Reproduza na íntegra o trecho selecionado abaixo, sem nenhuma alteração.
### Trecho selecionado
Escravo da Rosa


umas palavrinhas sobre quem vai

4h58

escrevo

acabei de ver pela janela um mocinho correndo para atravessar a rua de casa (minha rua, av. Paulista). uma pena que tenha acordado de madrugada para ir embora.

um pouco antes, o tal mocinho ria da garota que fala comigo no despertador do celular. pode-se dizer que é um riso lindo, como o sorriso e a cara de sério, tentando convencer ou explicar uma coisa qualquer.

algumas loucuras dão graça à vida, e perder o avião é uma delas. a propósito, devo dizer: pai do moço, você é meu herói. obrigada por fechar a chave do carro no porta-malas. voltando as loucuras voluntárias, não cometi muitas, nem graves. mas lembrei que há poesia espalhada por aí, e ganhaste versos de Hilda, que é muita cousa.

levantou-se, vestiu-se e conseguiu abrir a porta (diz-se conseguiu porque era uma chave tetra, que eu pensei em esconder, e porque houve certa dificuldade em encaixá-la na porta). voltou.
######
### Material fornecido
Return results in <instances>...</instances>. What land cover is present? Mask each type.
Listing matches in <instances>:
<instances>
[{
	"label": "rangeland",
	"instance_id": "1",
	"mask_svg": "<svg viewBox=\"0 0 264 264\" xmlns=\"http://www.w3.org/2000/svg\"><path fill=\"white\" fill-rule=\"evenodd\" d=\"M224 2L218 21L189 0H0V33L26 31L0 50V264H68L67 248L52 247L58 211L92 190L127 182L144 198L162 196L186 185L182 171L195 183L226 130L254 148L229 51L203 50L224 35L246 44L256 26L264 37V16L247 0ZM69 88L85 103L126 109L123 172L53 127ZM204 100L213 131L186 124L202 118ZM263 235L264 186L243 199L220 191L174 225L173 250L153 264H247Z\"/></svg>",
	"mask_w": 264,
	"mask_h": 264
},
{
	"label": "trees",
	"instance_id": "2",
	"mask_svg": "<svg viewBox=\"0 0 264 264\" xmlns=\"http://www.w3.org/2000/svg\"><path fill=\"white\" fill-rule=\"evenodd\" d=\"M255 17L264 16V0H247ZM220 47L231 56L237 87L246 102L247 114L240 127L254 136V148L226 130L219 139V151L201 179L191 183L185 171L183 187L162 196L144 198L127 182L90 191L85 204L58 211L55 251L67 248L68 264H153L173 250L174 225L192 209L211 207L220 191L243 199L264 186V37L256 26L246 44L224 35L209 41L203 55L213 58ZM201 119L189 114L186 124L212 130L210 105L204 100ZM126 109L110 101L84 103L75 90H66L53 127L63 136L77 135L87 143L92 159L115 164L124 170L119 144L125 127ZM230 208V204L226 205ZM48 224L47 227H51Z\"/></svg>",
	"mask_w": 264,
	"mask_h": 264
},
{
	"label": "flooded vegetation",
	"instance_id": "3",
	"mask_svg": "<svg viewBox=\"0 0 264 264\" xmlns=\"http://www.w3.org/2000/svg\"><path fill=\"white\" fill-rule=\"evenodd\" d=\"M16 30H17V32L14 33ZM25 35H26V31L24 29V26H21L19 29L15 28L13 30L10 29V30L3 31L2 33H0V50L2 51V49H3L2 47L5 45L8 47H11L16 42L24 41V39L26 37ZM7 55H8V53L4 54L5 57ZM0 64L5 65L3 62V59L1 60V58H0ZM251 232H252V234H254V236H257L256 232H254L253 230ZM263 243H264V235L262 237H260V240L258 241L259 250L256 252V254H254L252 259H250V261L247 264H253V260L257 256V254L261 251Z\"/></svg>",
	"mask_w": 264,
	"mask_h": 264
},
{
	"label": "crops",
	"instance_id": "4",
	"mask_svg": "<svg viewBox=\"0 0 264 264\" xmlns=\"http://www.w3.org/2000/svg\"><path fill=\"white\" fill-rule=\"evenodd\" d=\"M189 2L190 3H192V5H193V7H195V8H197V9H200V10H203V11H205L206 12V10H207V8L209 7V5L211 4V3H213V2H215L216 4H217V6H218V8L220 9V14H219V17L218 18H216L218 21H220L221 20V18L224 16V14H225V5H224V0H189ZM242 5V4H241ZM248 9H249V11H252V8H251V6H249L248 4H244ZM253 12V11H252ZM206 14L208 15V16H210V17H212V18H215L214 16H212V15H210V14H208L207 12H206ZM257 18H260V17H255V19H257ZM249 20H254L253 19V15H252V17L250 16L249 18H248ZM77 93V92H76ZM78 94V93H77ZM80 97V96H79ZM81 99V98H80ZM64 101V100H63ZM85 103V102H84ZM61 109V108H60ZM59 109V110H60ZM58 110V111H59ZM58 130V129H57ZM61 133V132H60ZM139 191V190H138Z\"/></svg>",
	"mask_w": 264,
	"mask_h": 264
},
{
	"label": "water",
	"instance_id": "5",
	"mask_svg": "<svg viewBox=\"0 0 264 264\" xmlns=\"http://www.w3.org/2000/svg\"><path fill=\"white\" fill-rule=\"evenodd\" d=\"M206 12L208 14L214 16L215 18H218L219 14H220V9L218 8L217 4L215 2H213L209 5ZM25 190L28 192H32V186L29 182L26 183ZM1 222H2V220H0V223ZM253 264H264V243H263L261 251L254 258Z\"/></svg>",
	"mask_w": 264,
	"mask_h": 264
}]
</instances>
######
Resposta do exercício:
Escravo da Rosa


umas palavrinhas sobre quem vai

4h58

escrevo

acabei de ver pela janela um mocinho correndo para atravessar a rua de casa (minha rua, av. Paulista). uma pena que tenha acordado de madrugada para ir embora.

um pouco antes, o tal mocinho ria da garota que fala comigo no despertador do celular. pode-se dizer que é um riso lindo, como o sorriso e a cara de sério, tentando convencer ou explicar uma coisa qualquer.

algumas loucuras dão graça à vida, e perder o avião é uma delas. a propósito, devo dizer: pai do moço, você é meu herói. obrigada por fechar a chave do carro no porta-malas. voltando as loucuras voluntárias, não cometi muitas, nem graves. mas lembrei que há poesia espalhada por aí, e ganhaste versos de Hilda, que é muita cousa.

levantou-se, vestiu-se e conseguiu abrir a porta (diz-se conseguiu porque era uma chave tetra, que eu pensei em esconder, e porque houve certa dificuldade em encaixá-la na porta). voltou.